Exercise: Give all of the records again precisely, excluding whatever pictures they contain.
[Start of Attachment]
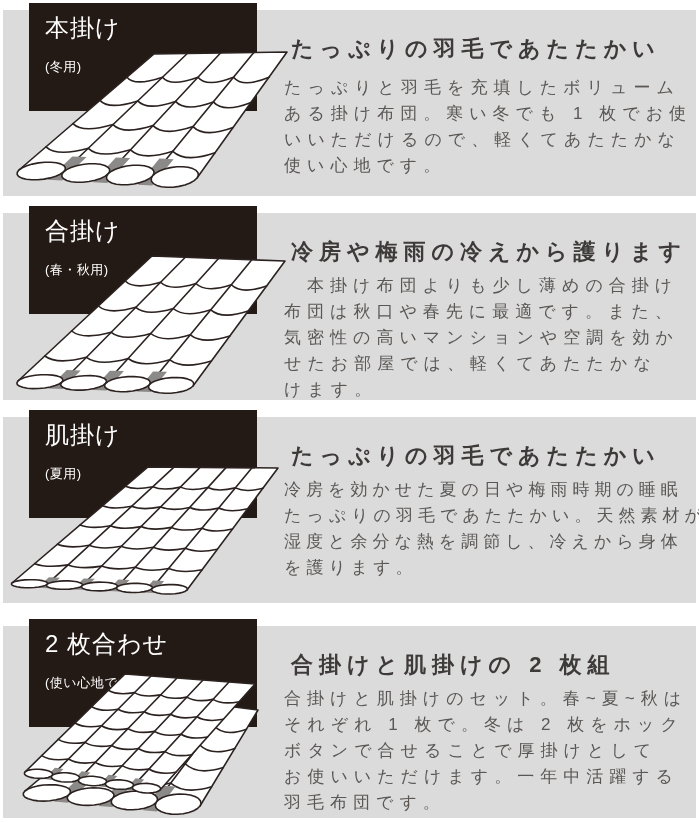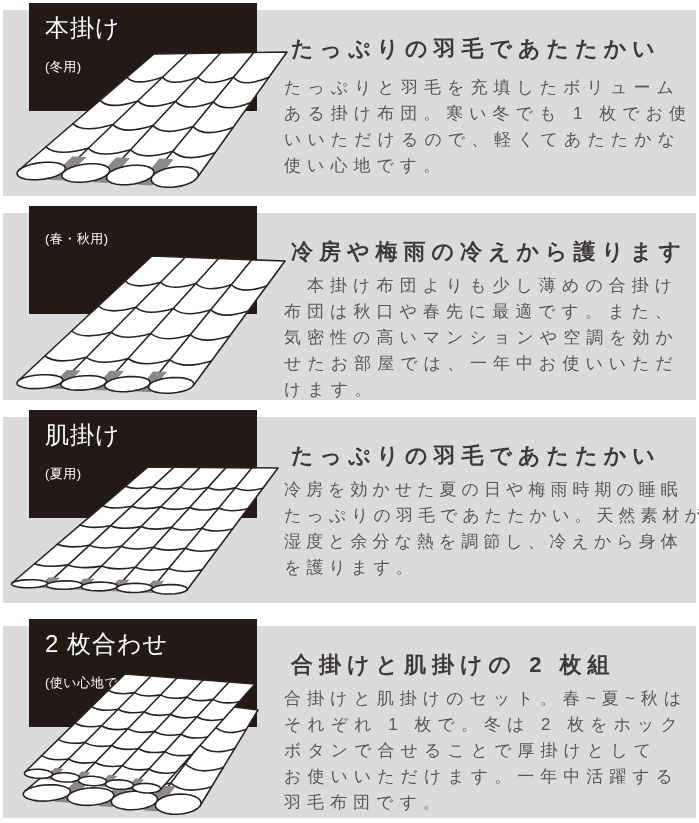--- a/index.html
+++ b/index.html
@@ -64,20 +64,21 @@
     </svg>
   <h2 class="heading">たっぷりの羽毛であたたかい</h2>
   <p class="body-text">たっぷりと羽毛を充填したボリューム
 ある掛け布団。寒い冬でも 1 枚でお使
 いいただけるので、軽くてあたたかな
 使い心地です。</p>
 </section>
 
 <section class="sec sec2">
   <div class="label-box">
+    <div class="label-main">合掛け</div>
     <div class="label-sub">(春・秋用)</div>
   </div>
   <svg class="futon-svg" id="futon-1">
       <g>
         <path d="M149.0,43.0 L282.0,48.0 L190.0,173.0 L15.0,168.0 Z" fill="#ffffff" stroke="#2b2220" stroke-width="1.6" stroke-linejoin="round" stroke-linecap="round"></path>
         <path d="M122.2,68.0 Q131.3,77.0 157.6,69.3 Q167.0,78.6 192.9,70.5 Q202.7,80.2 228.3,71.8 Q238.6,81.8 263.6,73.0" fill="none" stroke="#2b2220" stroke-width="1.6" stroke-linejoin="round" stroke-linecap="round"></path>
         <path d="M95.4,93.0 Q105.5,102.0 132.8,94.3 Q143.3,103.6 170.3,95.5 Q181.2,105.2 207.8,96.8 Q219.1,106.8 245.2,98.0" fill="none" stroke="#2b2220" stroke-width="1.6" stroke-linejoin="round" stroke-linecap="round"></path>
         <path d="M68.6,118.0 Q79.8,127.0 108.2,119.3 Q119.7,128.6 147.7,120.5 Q159.6,130.2 187.3,121.8 Q199.7,131.8 226.8,123.0" fill="none" stroke="#2b2220" stroke-width="1.6" stroke-linejoin="round" stroke-linecap="round"></path>
         <path d="M41.8,143.0 Q54.0,152.0 83.4,144.3 Q96.0,153.6 125.1,145.5 Q138.1,155.2 166.8,146.8 Q180.2,156.8 208.4,148.0" fill="none" stroke="#2b2220" stroke-width="1.6" stroke-linejoin="round" stroke-linecap="round"></path>
         <path d="M182.3,44.3 L58.8,169.3" fill="none" stroke="#2b2220" stroke-width="1.6" stroke-linejoin="round" stroke-linecap="round"></path>
@@ -89,21 +90,21 @@
         <path d="M58.8,169.3 L56.1,171.0 L52.2,172.6 L47.3,174.0 L41.6,175.0 L35.6,175.5 L29.7,175.6 L24.3,175.2 L19.7,174.3 L16.3,173.1 L14.3,171.6 L13.9,169.8 L15.0,168.0 L17.6,166.2 L21.5,164.6 L26.5,163.3 L32.2,162.3 L38.1,161.7 L44.0,161.7 L49.5,162.1 L54.0,162.9 L57.4,164.1 L59.4,165.7 L59.9,167.4 L58.8,169.3 Z" fill="#ffffff" stroke="#2b2220" stroke-width="1.6" stroke-linejoin="round" stroke-linecap="round"></path>
         <path d="M102.5,170.5 L100.0,172.4 L96.1,174.0 L91.2,175.5 L85.6,176.5 L79.6,177.1 L73.8,177.1 L68.3,176.7 L63.7,175.9 L60.3,174.6 L58.2,173.0 L57.7,171.2 L58.8,169.3 L61.3,167.4 L65.1,165.7 L70.0,164.3 L75.6,163.3 L81.6,162.7 L87.5,162.6 L92.9,163.0 L97.5,163.9 L101.0,165.2 L103.0,166.8 L103.5,168.6 L102.5,170.5 Z" fill="#ffffff" stroke="#2b2220" stroke-width="1.6" stroke-linejoin="round" stroke-linecap="round"></path>
         <path d="M146.3,171.8 L143.8,173.7 L140.1,175.5 L135.2,176.9 L129.7,178.0 L123.7,178.6 L117.8,178.7 L112.4,178.3 L107.8,177.4 L104.3,176.0 L102.2,174.4 L101.6,172.5 L102.5,170.5 L104.9,168.6 L108.7,166.8 L113.5,165.3 L119.1,164.3 L125.0,163.6 L130.9,163.6 L136.3,164.0 L141.0,164.9 L144.5,166.2 L146.6,167.9 L147.2,169.8 L146.3,171.8 Z" fill="#ffffff" stroke="#2b2220" stroke-width="1.6" stroke-linejoin="round" stroke-linecap="round"></path>
         <path d="M190.0,173.0 L187.7,175.0 L184.0,176.9 L179.3,178.4 L173.7,179.5 L167.9,180.2 L162.0,180.3 L156.5,179.8 L151.9,178.9 L148.3,177.5 L146.1,175.8 L145.4,173.8 L146.3,171.8 L148.6,169.7 L152.3,167.9 L157.0,166.4 L162.5,165.2 L168.4,164.6 L174.3,164.5 L179.7,164.9 L184.4,165.9 L187.9,167.2 L190.1,169.0 L190.8,170.9 L190.0,173.0 Z" fill="#ffffff" stroke="#2b2220" stroke-width="1.6" stroke-linejoin="round" stroke-linecap="round"></path>
       </g>
     </svg>
   <h2 class="heading">冷房や梅雨の冷えから護ります</h2>
   <p class="body-text">　本掛け布団よりも少し薄めの合掛け
 布団は秋口や春先に最適です。また、
 気密性の高いマンションや空調を効か
-せたお部屋では、一年中お使いいただ
+せたお部屋では、軽くてあたたかな
 けます。</p>
 </section>
 
 <section class="sec sec3">
   <div class="label-box">
     <div class="label-main">肌掛け</div>
     <div class="label-sub">(夏用)</div>
   </div>
   <svg class="futon-svg" id="futon-2">
       <g>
[End of Attachment]
Finished task:
--- a/index.html
+++ b/index.html
@@ -64,20 +64,21 @@
     </svg>
   <h2 class="heading">たっぷりの羽毛であたたかい</h2>
   <p class="body-text">たっぷりと羽毛を充填したボリューム
 ある掛け布団。寒い冬でも 1 枚でお使
 いいただけるので、軽くてあたたかな
 使い心地です。</p>
 </section>
 
 <section class="sec sec2">
   <div class="label-box">
+    <div class="label-main">合掛け</div>
     <div class="label-sub">(春・秋用)</div>
   </div>
   <svg class="futon-svg" id="futon-1">
       <g>
         <path d="M149.0,43.0 L282.0,48.0 L190.0,173.0 L15.0,168.0 Z" fill="#ffffff" stroke="#2b2220" stroke-width="1.6" stroke-linejoin="round" stroke-linecap="round"></path>
         <path d="M122.2,68.0 Q131.3,77.0 157.6,69.3 Q167.0,78.6 192.9,70.5 Q202.7,80.2 228.3,71.8 Q238.6,81.8 263.6,73.0" fill="none" stroke="#2b2220" stroke-width="1.6" stroke-linejoin="round" stroke-linecap="round"></path>
         <path d="M95.4,93.0 Q105.5,102.0 132.8,94.3 Q143.3,103.6 170.3,95.5 Q181.2,105.2 207.8,96.8 Q219.1,106.8 245.2,98.0" fill="none" stroke="#2b2220" stroke-width="1.6" stroke-linejoin="round" stroke-linecap="round"></path>
         <path d="M68.6,118.0 Q79.8,127.0 108.2,119.3 Q119.7,128.6 147.7,120.5 Q159.6,130.2 187.3,121.8 Q199.7,131.8 226.8,123.0" fill="none" stroke="#2b2220" stroke-width="1.6" stroke-linejoin="round" stroke-linecap="round"></path>
         <path d="M41.8,143.0 Q54.0,152.0 83.4,144.3 Q96.0,153.6 125.1,145.5 Q138.1,155.2 166.8,146.8 Q180.2,156.8 208.4,148.0" fill="none" stroke="#2b2220" stroke-width="1.6" stroke-linejoin="round" stroke-linecap="round"></path>
         <path d="M182.3,44.3 L58.8,169.3" fill="none" stroke="#2b2220" stroke-width="1.6" stroke-linejoin="round" stroke-linecap="round"></path>
@@ -89,21 +90,21 @@
         <path d="M58.8,169.3 L56.1,171.0 L52.2,172.6 L47.3,174.0 L41.6,175.0 L35.6,175.5 L29.7,175.6 L24.3,175.2 L19.7,174.3 L16.3,173.1 L14.3,171.6 L13.9,169.8 L15.0,168.0 L17.6,166.2 L21.5,164.6 L26.5,163.3 L32.2,162.3 L38.1,161.7 L44.0,161.7 L49.5,162.1 L54.0,162.9 L57.4,164.1 L59.4,165.7 L59.9,167.4 L58.8,169.3 Z" fill="#ffffff" stroke="#2b2220" stroke-width="1.6" stroke-linejoin="round" stroke-linecap="round"></path>
         <path d="M102.5,170.5 L100.0,172.4 L96.1,174.0 L91.2,175.5 L85.6,176.5 L79.6,177.1 L73.8,177.1 L68.3,176.7 L63.7,175.9 L60.3,174.6 L58.2,173.0 L57.7,171.2 L58.8,169.3 L61.3,167.4 L65.1,165.7 L70.0,164.3 L75.6,163.3 L81.6,162.7 L87.5,162.6 L92.9,163.0 L97.5,163.9 L101.0,165.2 L103.0,166.8 L103.5,168.6 L102.5,170.5 Z" fill="#ffffff" stroke="#2b2220" stroke-width="1.6" stroke-linejoin="round" stroke-linecap="round"></path>
         <path d="M146.3,171.8 L143.8,173.7 L140.1,175.5 L135.2,176.9 L129.7,178.0 L123.7,178.6 L117.8,178.7 L112.4,178.3 L107.8,177.4 L104.3,176.0 L102.2,174.4 L101.6,172.5 L102.5,170.5 L104.9,168.6 L108.7,166.8 L113.5,165.3 L119.1,164.3 L125.0,163.6 L130.9,163.6 L136.3,164.0 L141.0,164.9 L144.5,166.2 L146.6,167.9 L147.2,169.8 L146.3,171.8 Z" fill="#ffffff" stroke="#2b2220" stroke-width="1.6" stroke-linejoin="round" stroke-linecap="round"></path>
         <path d="M190.0,173.0 L187.7,175.0 L184.0,176.9 L179.3,178.4 L173.7,179.5 L167.9,180.2 L162.0,180.3 L156.5,179.8 L151.9,178.9 L148.3,177.5 L146.1,175.8 L145.4,173.8 L146.3,171.8 L148.6,169.7 L152.3,167.9 L157.0,166.4 L162.5,165.2 L168.4,164.6 L174.3,164.5 L179.7,164.9 L184.4,165.9 L187.9,167.2 L190.1,169.0 L190.8,170.9 L190.0,173.0 Z" fill="#ffffff" stroke="#2b2220" stroke-width="1.6" stroke-linejoin="round" stroke-linecap="round"></path>
       </g>
     </svg>
   <h2 class="heading">冷房や梅雨の冷えから護ります</h2>
   <p class="body-text">　本掛け布団よりも少し薄めの合掛け
 布団は秋口や春先に最適です。また、
 気密性の高いマンションや空調を効か
-せたお部屋では、一年中お使いいただ
+せたお部屋では、軽くてあたたかな
 けます。</p>
 </section>
 
 <section class="sec sec3">
   <div class="label-box">
     <div class="label-main">肌掛け</div>
     <div class="label-sub">(夏用)</div>
   </div>
   <svg class="futon-svg" id="futon-2">
       <g>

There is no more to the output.